• Two northern Queensland beaches were closed in the lead-up to Christmas Day due to irukandji jellyfish. (AAP)Source: AAP
The risk of potentially deadly irukandji jellyfish stings will heighten when the rain drops in far north Queensland, says expert.
28 Dec 2018 - 11:18 AM  UPDATED 28 Dec 2018 - 11:18 AM

The irukandji jellyfish may be elusive during far north Queensland's big wet, but they're set to come back in big numbers when the sun comes out, says one expert.

"All this rain, it'll fire all the jellyfish up," says toxicologist Professor Jamie Seymour.

"What you tend to find is after you have big rainfall events, like we're having at the moment, we'll have large number of jellyfish, assuming the weather settles back down. If we don't get rain, we get very small numbers of irukandji."

One of the world's deadliest creatures, the jellyfish prefer calm, warm waters and tend to stay away during heavy rainfall, with some far north areas receiving up to 200mm since Boxing Day. 

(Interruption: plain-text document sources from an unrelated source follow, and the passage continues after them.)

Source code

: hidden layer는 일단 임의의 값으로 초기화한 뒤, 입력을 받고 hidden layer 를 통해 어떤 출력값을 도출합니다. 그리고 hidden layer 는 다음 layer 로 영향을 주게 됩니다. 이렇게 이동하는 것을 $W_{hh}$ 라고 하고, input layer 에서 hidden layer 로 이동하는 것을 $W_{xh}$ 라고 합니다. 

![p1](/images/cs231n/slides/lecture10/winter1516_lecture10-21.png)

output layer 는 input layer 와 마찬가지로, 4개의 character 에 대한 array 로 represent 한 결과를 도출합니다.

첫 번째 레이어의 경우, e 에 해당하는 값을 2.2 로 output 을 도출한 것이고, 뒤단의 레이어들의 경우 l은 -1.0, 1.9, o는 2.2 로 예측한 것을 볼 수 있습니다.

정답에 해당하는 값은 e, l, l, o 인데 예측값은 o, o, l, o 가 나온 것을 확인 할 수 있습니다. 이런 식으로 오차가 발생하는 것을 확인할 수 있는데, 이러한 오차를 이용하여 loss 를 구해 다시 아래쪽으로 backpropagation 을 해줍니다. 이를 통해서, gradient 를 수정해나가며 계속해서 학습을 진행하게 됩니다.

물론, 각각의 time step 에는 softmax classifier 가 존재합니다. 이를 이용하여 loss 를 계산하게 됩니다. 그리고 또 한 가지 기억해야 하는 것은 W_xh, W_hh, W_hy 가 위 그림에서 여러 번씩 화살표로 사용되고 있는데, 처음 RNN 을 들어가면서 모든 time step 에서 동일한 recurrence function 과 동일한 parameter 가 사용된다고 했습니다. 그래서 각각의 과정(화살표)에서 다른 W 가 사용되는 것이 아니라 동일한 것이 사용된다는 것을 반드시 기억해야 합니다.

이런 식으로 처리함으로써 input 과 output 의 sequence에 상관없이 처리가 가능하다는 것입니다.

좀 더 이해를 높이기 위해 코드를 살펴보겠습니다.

On the weekend before Christmas Day, two northern Queensland beaches were closed down due to the jellyfish, including Ellis Beach near Cairns after a teenaged girl was hospitalised with stings to her upper body.

Prof Seymour said Queensland had recorded almost 20 irukandji stings this year, including four off Fraser Island.

"It is above average. In Cairns, we've had at least seven stings. This time last year, we had one," he said.

"The season has become longer. 50 years ago , the season was about a month.  Now it's about 5-6 months. 

"It correlates quite nicely with rising water temperature."